By Maria Montalvo | Mar 30, 2018

Arthur Miller wrote “The Crucible” (1953) after learning that his friend, Elia Kazan, named names of supposed communists to the House Un-American Activities Committee.

Miller did not denounce Kazan for bending to the great pressure and said, “You are not guilty of the crime you are charged with, but you are charged, so you feel guilty.”

Through “The Crucible,” he demonstrated how good people could behave contrary to their values or lose perspective when functioning within systems implemented by humans with all of our fallibilities.

The House committee was established in 1938 to investigate potentially “disloyal” Americans, and strengthened with a more targeted focus in the 1940s as the Cold War began.

In the 1950s, media-savvy Sen. Joseph McCarthy (who was not actually on the Committee since he was in the Senate) realized that he could whip up anti-communist frenzy by targeting Hollywood.

By manipulating and intimidating people, the system itself became almost a weapon in an endeavor that no longer seemed to be pursuing its originally stated goal. Or, more simply, a witch-hunt.

Due process is required by the Bill of Rights to our Constitution.

The “process” part of that phrase implies the system works within fair and consistent conditions for everyone – the need to prove guilt under a presumption of innocence, adequate legal representation, and a basic understanding of rights.

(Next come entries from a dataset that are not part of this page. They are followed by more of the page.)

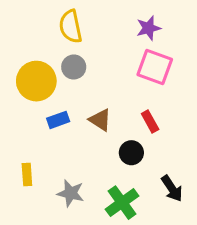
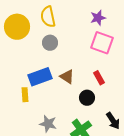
yellow circle: (36, 81) -> (17, 27), moved
blue rectangle: (58, 120) -> (40, 77), size x1.6
yellow rectangle: (27, 175) -> (25, 95), moved

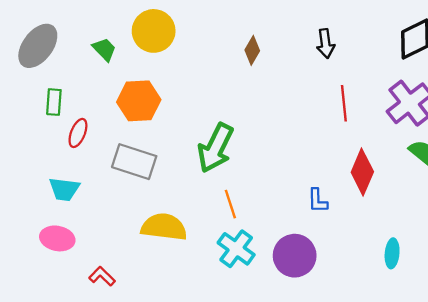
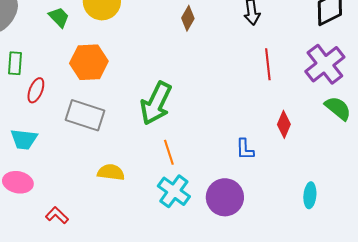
red diamond: (362, 172) -> (284, 124), size x0.7
yellow semicircle: (164, 227) -> (111, 172), size x0.7

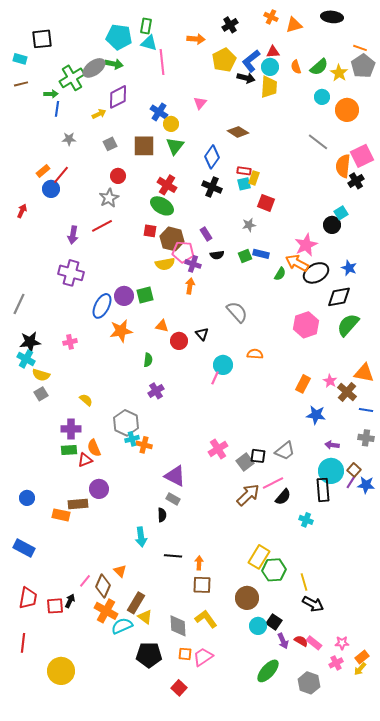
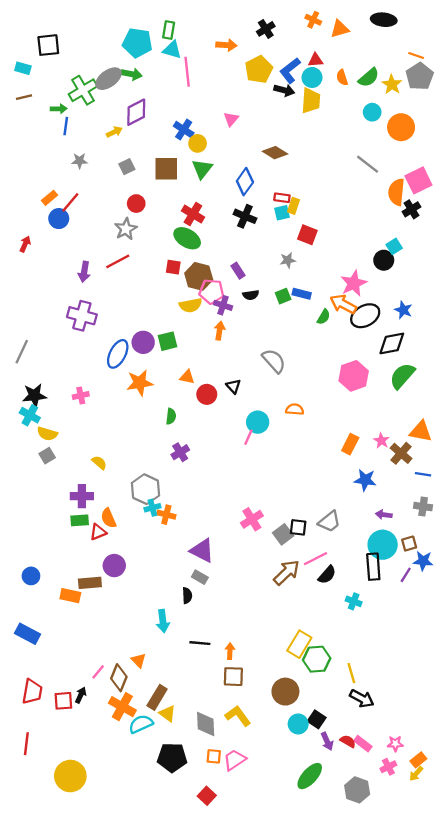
brown square: (354, 470) -> (409, 544), turned 32
purple line: (351, 482) -> (406, 575), moved

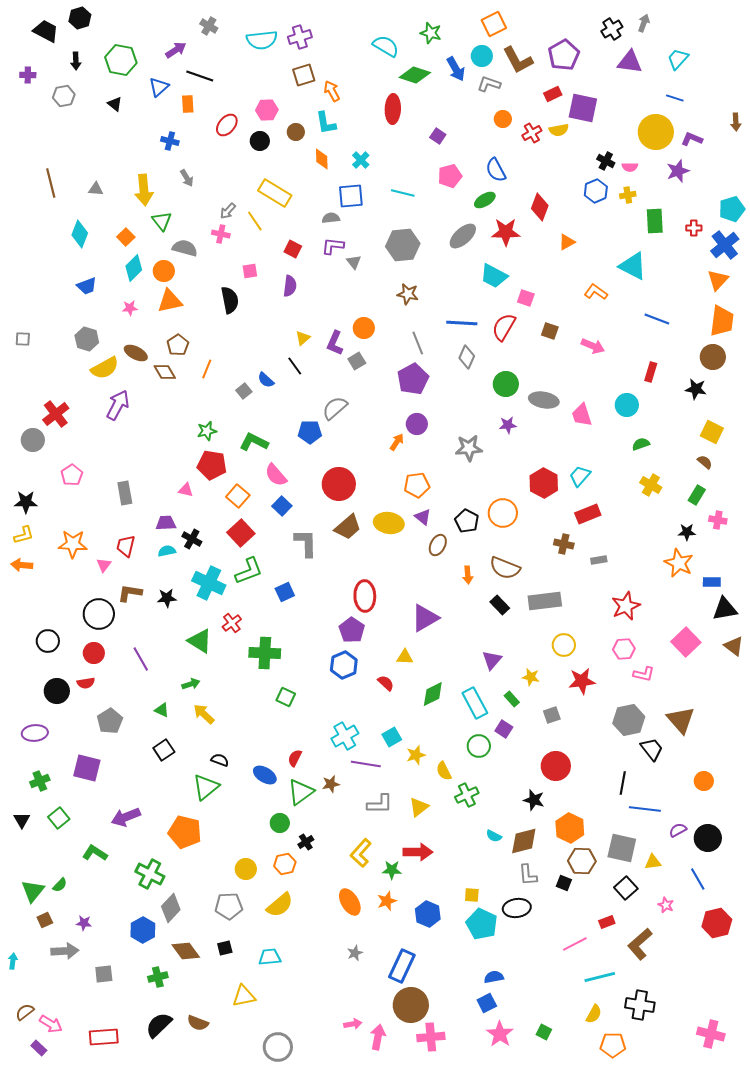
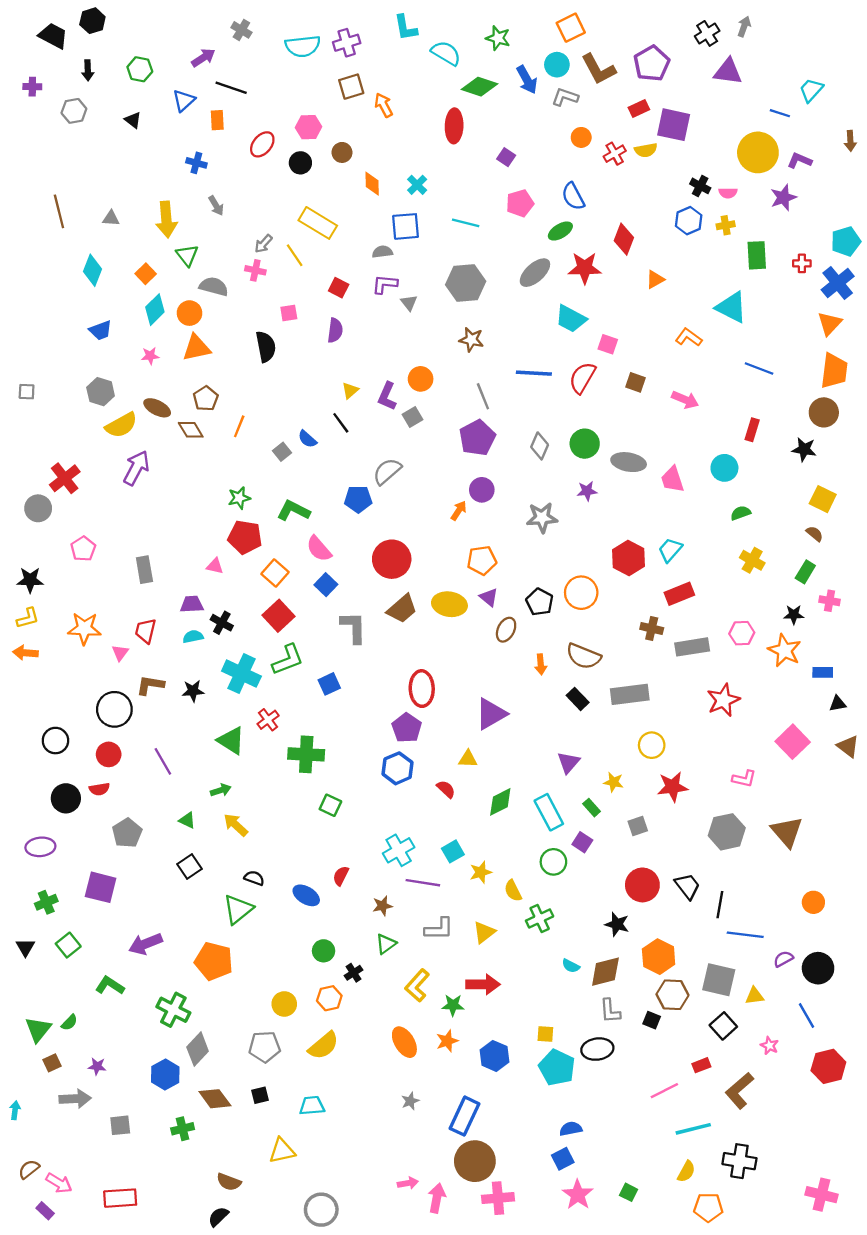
cyan trapezoid: (678, 59) -> (811, 90), moved
green hexagon: (121, 60) -> (140, 69), size x0.7
cyan L-shape: (326, 123) -> (406, 28), moved
gray diamond: (467, 357) -> (540, 446), moved
gray rectangle: (599, 560) -> (692, 647), size x1.8
black triangle: (725, 609) -> (838, 704), size x0.6
pink hexagon: (624, 649) -> (742, 633), moved
black trapezoid: (652, 749) -> (687, 886), moved
green triangle: (301, 792) -> (386, 944), moved, size x0.7
black semicircle: (159, 1025) -> (218, 1217), moved, size x0.7

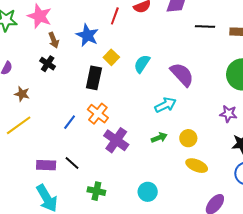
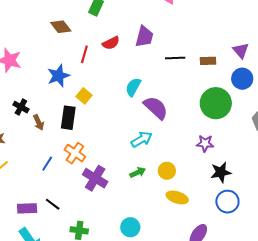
blue star: (87, 35) -> (58, 76), turned 30
brown arrow: (54, 40) -> (39, 122), moved
cyan semicircle: (142, 64) -> (133, 87), moved

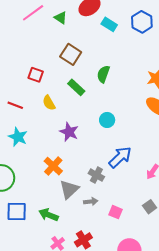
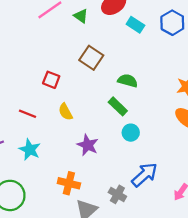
green semicircle: (103, 74) -> (128, 81), turned 84
green rectangle: (76, 87) -> (118, 106), moved
orange cross: (53, 166) -> (69, 183), turned -30

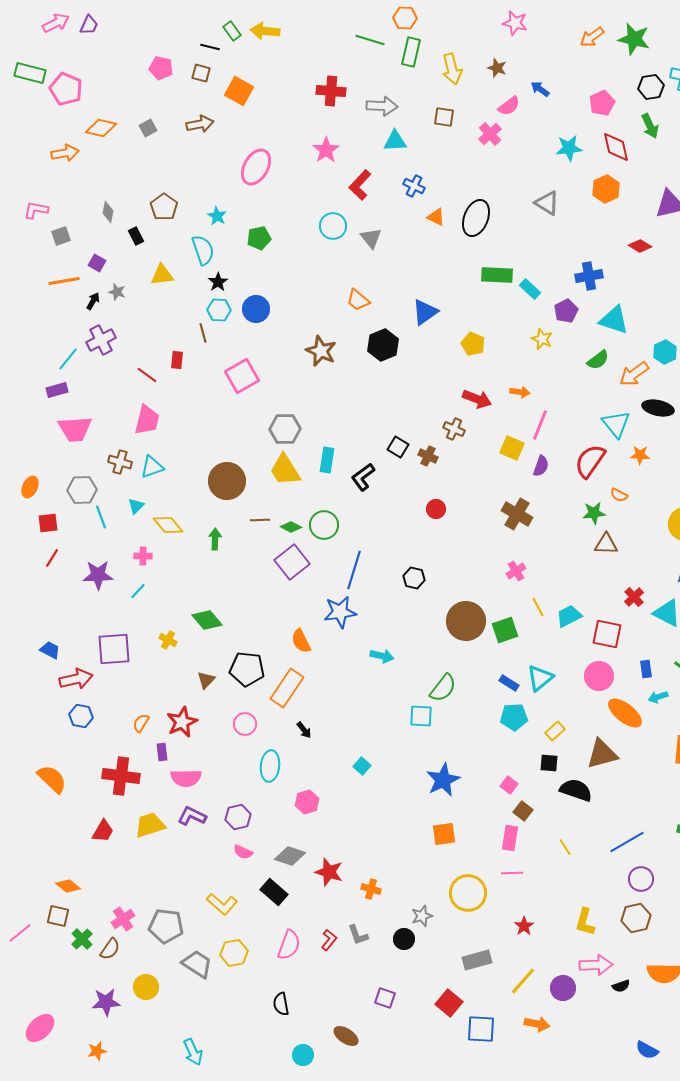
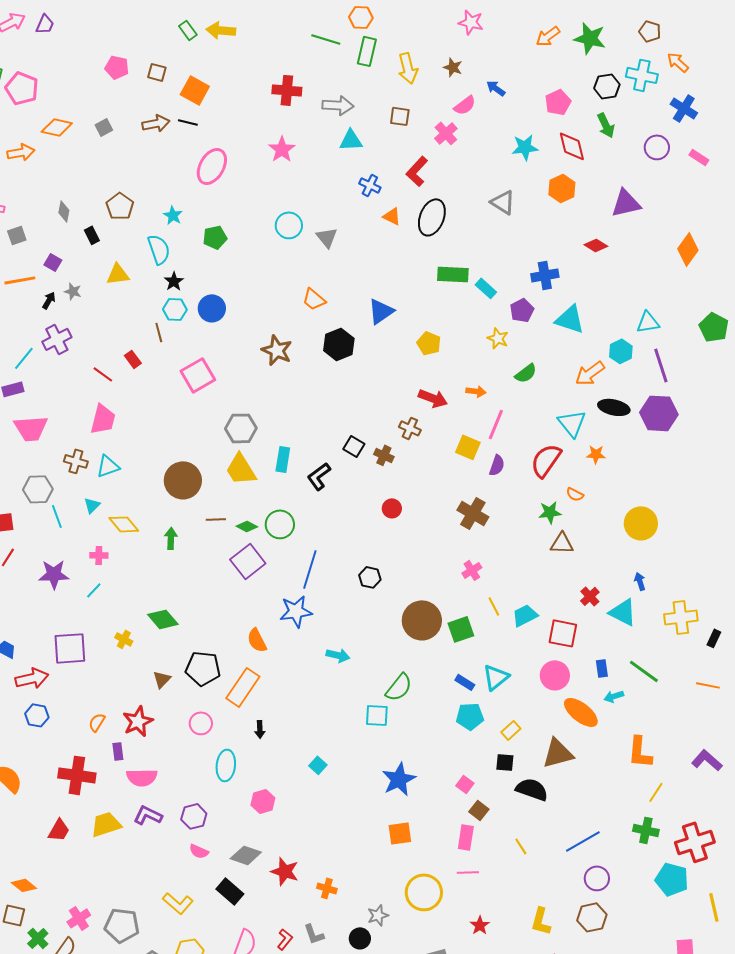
black line: (210, 47) -> (188, 122), moved
red L-shape: (360, 185) -> (417, 171), moved
red rectangle: (177, 360) -> (133, 359), turned -42
green semicircle: (598, 360) -> (526, 373), moved
black arrow: (304, 730) -> (260, 729), turned 36

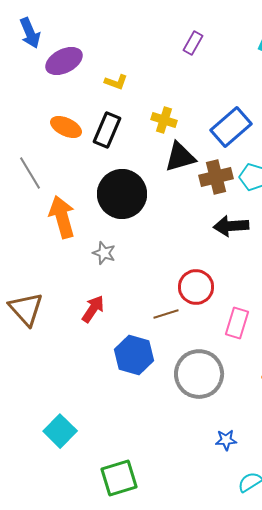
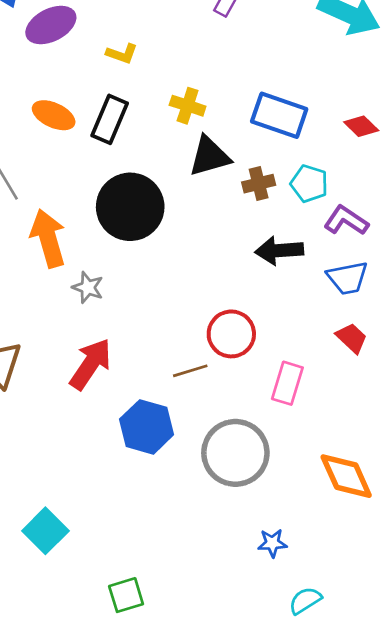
blue rectangle: (231, 127) -> (279, 115), turned 60
brown cross: (216, 177) -> (259, 184), size x0.7
gray star: (104, 253) -> (88, 287), moved
red arrow: (93, 309) -> (91, 364), size x1.4
green square: (119, 478) -> (126, 595), size x0.7

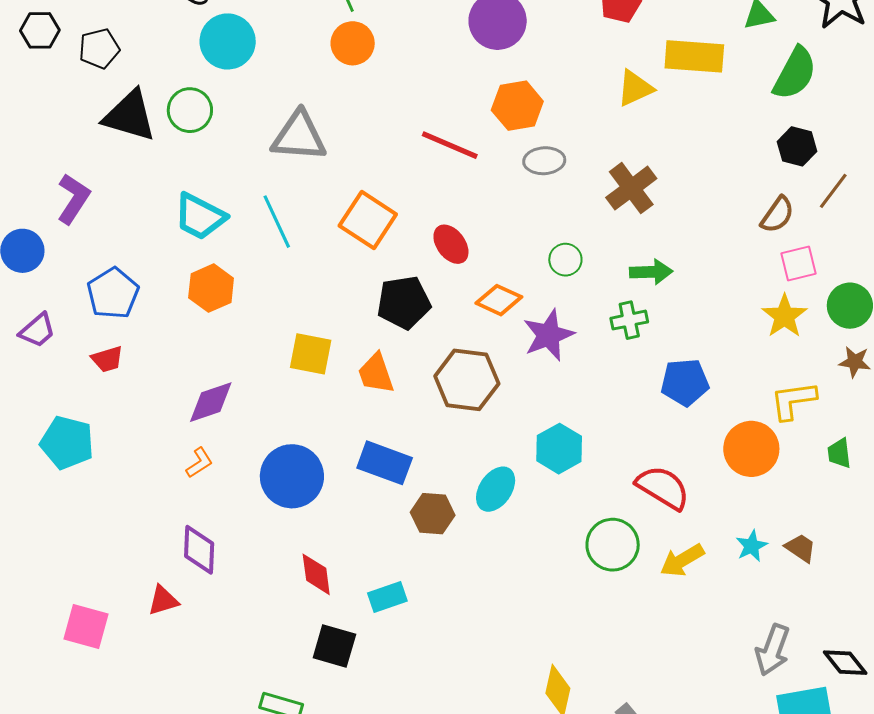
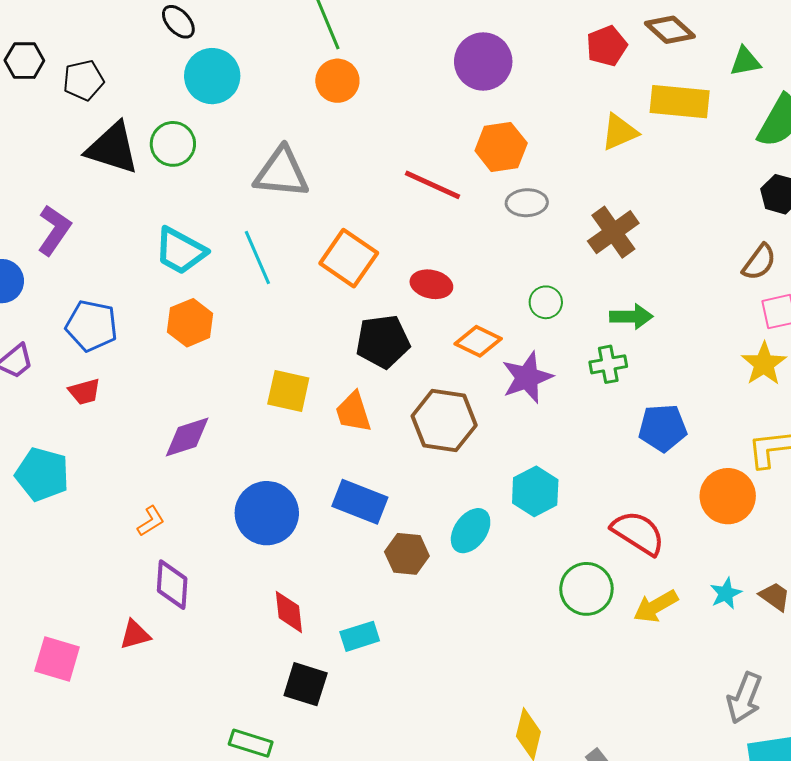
red ellipse: (451, 244) -> (431, 284), turned -42
blue pentagon: (113, 293) -> (92, 326), turned -30
orange L-shape: (199, 463) -> (151, 521), moved

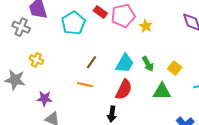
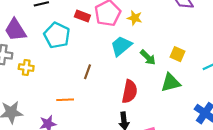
yellow cross: (36, 60) -> (26, 68), moved
cyan trapezoid: (125, 63) -> (121, 46), moved, turned -145
orange line: (85, 85) -> (65, 100), moved

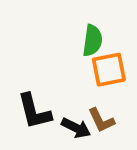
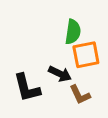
black arrow: (76, 128) -> (60, 74), moved

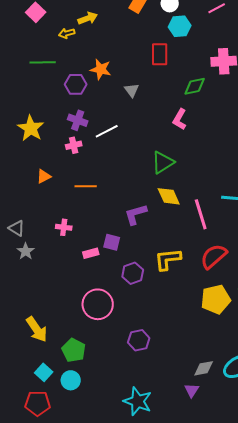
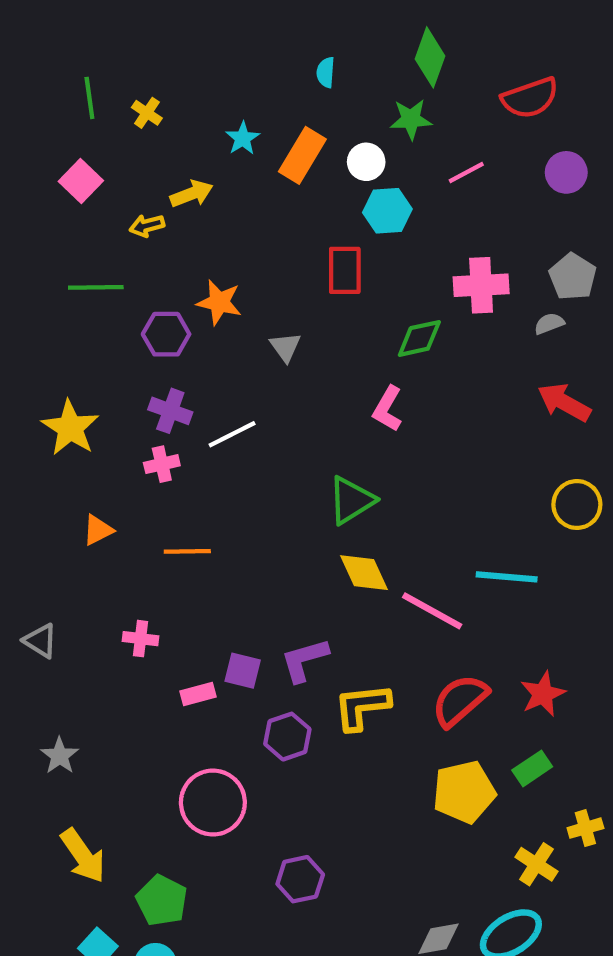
purple L-shape: (136, 214) -> (304, 660), moved
pink line: (201, 214) -> (432, 611), turned -44
gray star: (26, 251) -> (60, 756), moved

Recently, the Edmonds Diversity Commission screened a documentary called “Mi Vida Dentro,” the story of a Mexican immigrant found guilty of a terrible crime after many sidesteps of that due process.

Our legal system and its tenets as written are nearly flawless, but in practice, certain people can be vulnerable within it.

Lacking access to resources like money, a good lawyer and knowledge of the system itself, a person may be “deprived of life, liberty, or property without due process of law.”

And in these times of 24-hour sensationalized news, the ability to engage the media and influence through social media are even more powerful assets than during the Cold War.

Just this past weekend, as students across the United States traveled near and far to participate in the “March for Our Lives,” two of the recently famous survivors of the Parkland school shooting met with two student activists from Washington, D.C.

In their discussions, the chasm between the small town in Florida and the nation’s capital became very clear to the four of them.

Student David Hogg said, “From what I learned here today, what's been proven to me even more so is I hope that every community is heard equally and that ours isn't heard more just because of … our privilege. We all have the same suffering that we've lived through.”

After “The Crucible” opened, Miller was subpoenaed and found guilty of contempt for refusing to cooperate with the Committee, but his sentence was suspended and the verdict later overturned.

After several decades, Miller revealed that he had been offered a deal to have the charges dropped if his wife, Marilyn Monroe, took a photo with the Committee chairman, and she had been unsuccessfully threatened by studio executives to get her husband to cooperate.

The wealth and fame that brought them into the witch-hunt eventually protected them from a system that had taken down many others more vulnerable to it.